Required work —
The expected answer is the data below, printed verbatim without its pictures.

Dataset content —
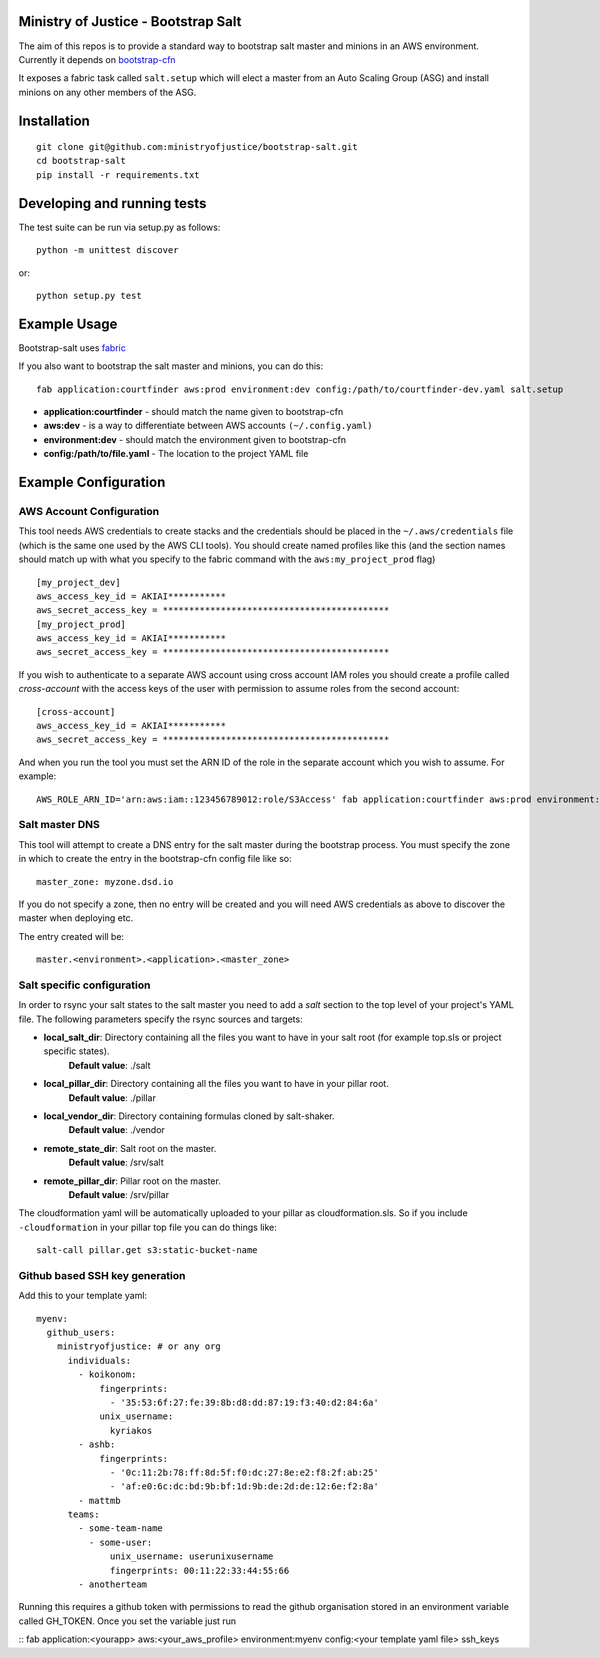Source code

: .. image:: https://travis-ci.org/ministryofjustice/bootstrap-salt.svg?branch=master
    :target: https://travis-ci.org/ministryofjustice/bootstrap-salt?branch=master

.. image:: https://coveralls.io/repos/ministryofjustice/bootstrap-salt/badge.svg?branch=master
    :target: https://coveralls.io/r/ministryofjustice/bootstrap-salt?branch=master

Ministry of Justice - Bootstrap Salt
====================================

The aim of this repos is to provide a standard way to bootstrap salt master and minions in an AWS environment. Currently it depends on `bootstrap-cfn <https://github.com/ministryofjustice/bootstrap-cfn>`_

It exposes a fabric task called ``salt.setup`` which will elect a master from an Auto Scaling Group (ASG) and install minions on any other members of the ASG.

Installation
=============
::

    git clone git@github.com:ministryofjustice/bootstrap-salt.git
    cd bootstrap-salt
    pip install -r requirements.txt


Developing and running tests
=============================

The test suite can be run via setup.py as follows::

    python -m unittest discover

or::

    python setup.py test

Example Usage
==============

Bootstrap-salt uses `fabric <http://www.fabfile.org/>`_

If you also want to bootstrap the salt master and minions, you can do this::

    fab application:courtfinder aws:prod environment:dev config:/path/to/courtfinder-dev.yaml salt.setup

- **application:courtfinder** - should match the name given to bootstrap-cfn
- **aws:dev** - is a way to differentiate between AWS accounts ``(~/.config.yaml)``
- **environment:dev** - should match the environment given to bootstrap-cfn
- **config:/path/to/file.yaml** - The location to the project YAML file

Example Configuration
======================
AWS Account Configuration
++++++++++++++++++++++++++

This tool needs AWS credentials to create stacks and the credentials should be placed in the ``~/.aws/credentials`` file (which is the same one used by the AWS CLI tools). You should create named profiles like this (and the section names should match up with what you specify to the fabric command with the ``aws:my_project_prod`` flag) ::


    [my_project_dev]
    aws_access_key_id = AKIAI***********
    aws_secret_access_key = *******************************************
    [my_project_prod]
    aws_access_key_id = AKIAI***********
    aws_secret_access_key = *******************************************

If you wish to authenticate to a separate AWS account using cross account IAM roles you should create a profile called `cross-account` with the access keys of the user with permission to assume roles from the second account::

    [cross-account]
    aws_access_key_id = AKIAI***********
    aws_secret_access_key = *******************************************

And when you run the tool you must set the ARN ID of the role in the separate account which you wish to assume. For example::

    AWS_ROLE_ARN_ID='arn:aws:iam::123456789012:role/S3Access' fab application:courtfinder aws:prod environment:dev config:/path/to/courtfinder-dev.yaml salt.setup

Salt master DNS
++++++++++++++++
This tool will attempt to create a DNS entry for the salt master during the bootstrap process. You must specify the zone in which to create the entry in the bootstrap-cfn config file like so::

    master_zone: myzone.dsd.io

If you do not specify a zone, then no entry will be created and you will need AWS credentials as above to discover the master when deploying etc.

The entry created will be::

    master.<environment>.<application>.<master_zone>

Salt specific configuration
++++++++++++++++++++++++++++

In order to rsync your salt states to the salt master you need to add a `salt` section to the top level of your project's YAML file. The following parameters specify the rsync sources and targets:

- **local_salt_dir**: Directory containing all the files you want to have in your salt root (for example top.sls or project specific states).
    **Default value**: ./salt
- **local_pillar_dir**: Directory containing all the files you want to have in your pillar root.
    **Default value**: ./pillar
- **local_vendor_dir**: Directory containing formulas cloned by salt-shaker.
    **Default value**: ./vendor
- **remote_state_dir**: Salt root on the master.
    **Default value**: /srv/salt
- **remote_pillar_dir**: Pillar root on the master.
    **Default value**: /srv/pillar

The cloudformation yaml will be automatically uploaded to your pillar as cloudformation.sls. So if you include ``-cloudformation`` in your pillar top file you can do things like:

::

    salt-call pillar.get s3:static-bucket-name

Github based SSH key generation
+++++++++++++++++++++++++++++++
Add this to your template yaml:

::
   
    myenv:
      github_users:
        ministryofjustice: # or any org
          individuals:
            - koikonom:
                fingerprints:
                  - '35:53:6f:27:fe:39:8b:d8:dd:87:19:f3:40:d2:84:6a'
                unix_username:
                  kyriakos
            - ashb:
                fingerprints:
                  - '0c:11:2b:78:ff:8d:5f:f0:dc:27:8e:e2:f8:2f:ab:25'
                  - 'af:e0:6c:dc:bd:9b:bf:1d:9b:de:2d:de:12:6e:f2:8a'
            - mattmb
          teams:
            - some-team-name
              - some-user:
                  unix_username: userunixusername
                  fingerprints: 00:11:22:33:44:55:66
            - anotherteam

Running this requires a github token with permissions to read the github organisation stored in an environment variable called GH_TOKEN.
Once you set the variable just run

::
fab application:<yourapp> aws:<your_aws_profile> environment:myenv config:<your template yaml file> ssh_keys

Task answer —
Source code

: .. image:: https://travis-ci.org/ministryofjustice/bootstrap-salt.svg?branch=master
    :target: https://travis-ci.org/ministryofjustice/bootstrap-salt?branch=master

.. image:: https://coveralls.io/repos/ministryofjustice/bootstrap-salt/badge.svg?branch=master
    :target: https://coveralls.io/r/ministryofjustice/bootstrap-salt?branch=master

Ministry of Justice - Bootstrap Salt
====================================

The aim of this repos is to provide a standard way to bootstrap salt master and minions in an AWS environment. Currently it depends on `bootstrap-cfn <https://github.com/ministryofjustice/bootstrap-cfn>`_

It exposes a fabric task called ``salt.setup`` which will elect a master from an Auto Scaling Group (ASG) and install minions on any other members of the ASG.

Installation
=============
::

    git clone git@github.com:ministryofjustice/bootstrap-salt.git
    cd bootstrap-salt
    pip install -r requirements.txt


Developing and running tests
=============================

The test suite can be run via setup.py as follows::

    python -m unittest discover

or::

    python setup.py test

Example Usage
==============

Bootstrap-salt uses `fabric <http://www.fabfile.org/>`_

If you also want to bootstrap the salt master and minions, you can do this::

    fab application:courtfinder aws:prod environment:dev config:/path/to/courtfinder-dev.yaml salt.setup

- **application:courtfinder** - should match the name given to bootstrap-cfn
- **aws:dev** - is a way to differentiate between AWS accounts ``(~/.config.yaml)``
- **environment:dev** - should match the environment given to bootstrap-cfn
- **config:/path/to/file.yaml** - The location to the project YAML file

Example Configuration
======================
AWS Account Configuration
++++++++++++++++++++++++++

This tool needs AWS credentials to create stacks and the credentials should be placed in the ``~/.aws/credentials`` file (which is the same one used by the AWS CLI tools). You should create named profiles like this (and the section names should match up with what you specify to the fabric command with the ``aws:my_project_prod`` flag) ::


    [my_project_dev]
    aws_access_key_id = AKIAI***********
    aws_secret_access_key = *******************************************
    [my_project_prod]
    aws_access_key_id = AKIAI***********
    aws_secret_access_key = *******************************************

If you wish to authenticate to a separate AWS account using cross account IAM roles you should create a profile called `cross-account` with the access keys of the user with permission to assume roles from the second account::

    [cross-account]
    aws_access_key_id = AKIAI***********
    aws_secret_access_key = *******************************************

And when you run the tool you must set the ARN ID of the role in the separate account which you wish to assume. For example::

    AWS_ROLE_ARN_ID='arn:aws:iam::123456789012:role/S3Access' fab application:courtfinder aws:prod environment:dev config:/path/to/courtfinder-dev.yaml salt.setup

Salt master DNS
++++++++++++++++
This tool will attempt to create a DNS entry for the salt master during the bootstrap process. You must specify the zone in which to create the entry in the bootstrap-cfn config file like so::

    master_zone: myzone.dsd.io

If you do not specify a zone, then no entry will be created and you will need AWS credentials as above to discover the master when deploying etc.

The entry created will be::

    master.<environment>.<application>.<master_zone>

Salt specific configuration
++++++++++++++++++++++++++++

In order to rsync your salt states to the salt master you need to add a `salt` section to the top level of your project's YAML file. The following parameters specify the rsync sources and targets:

- **local_salt_dir**: Directory containing all the files you want to have in your salt root (for example top.sls or project specific states).
    **Default value**: ./salt
- **local_pillar_dir**: Directory containing all the files you want to have in your pillar root.
    **Default value**: ./pillar
- **local_vendor_dir**: Directory containing formulas cloned by salt-shaker.
    **Default value**: ./vendor
- **remote_state_dir**: Salt root on the master.
    **Default value**: /srv/salt
- **remote_pillar_dir**: Pillar root on the master.
    **Default value**: /srv/pillar

The cloudformation yaml will be automatically uploaded to your pillar as cloudformation.sls. So if you include ``-cloudformation`` in your pillar top file you can do things like:

::

    salt-call pillar.get s3:static-bucket-name

Github based SSH key generation
+++++++++++++++++++++++++++++++
Add this to your template yaml:

::
   
    myenv:
      github_users:
        ministryofjustice: # or any org
          individuals:
            - koikonom:
                fingerprints:
                  - '35:53:6f:27:fe:39:8b:d8:dd:87:19:f3:40:d2:84:6a'
                unix_username:
                  kyriakos
            - ashb:
                fingerprints:
                  - '0c:11:2b:78:ff:8d:5f:f0:dc:27:8e:e2:f8:2f:ab:25'
                  - 'af:e0:6c:dc:bd:9b:bf:1d:9b:de:2d:de:12:6e:f2:8a'
            - mattmb
          teams:
            - some-team-name
              - some-user:
                  unix_username: userunixusername
                  fingerprints: 00:11:22:33:44:55:66
            - anotherteam

Running this requires a github token with permissions to read the github organisation stored in an environment variable called GH_TOKEN.
Once you set the variable just run

::
fab application:<yourapp> aws:<your_aws_profile> environment:myenv config:<your template yaml file> ssh_keys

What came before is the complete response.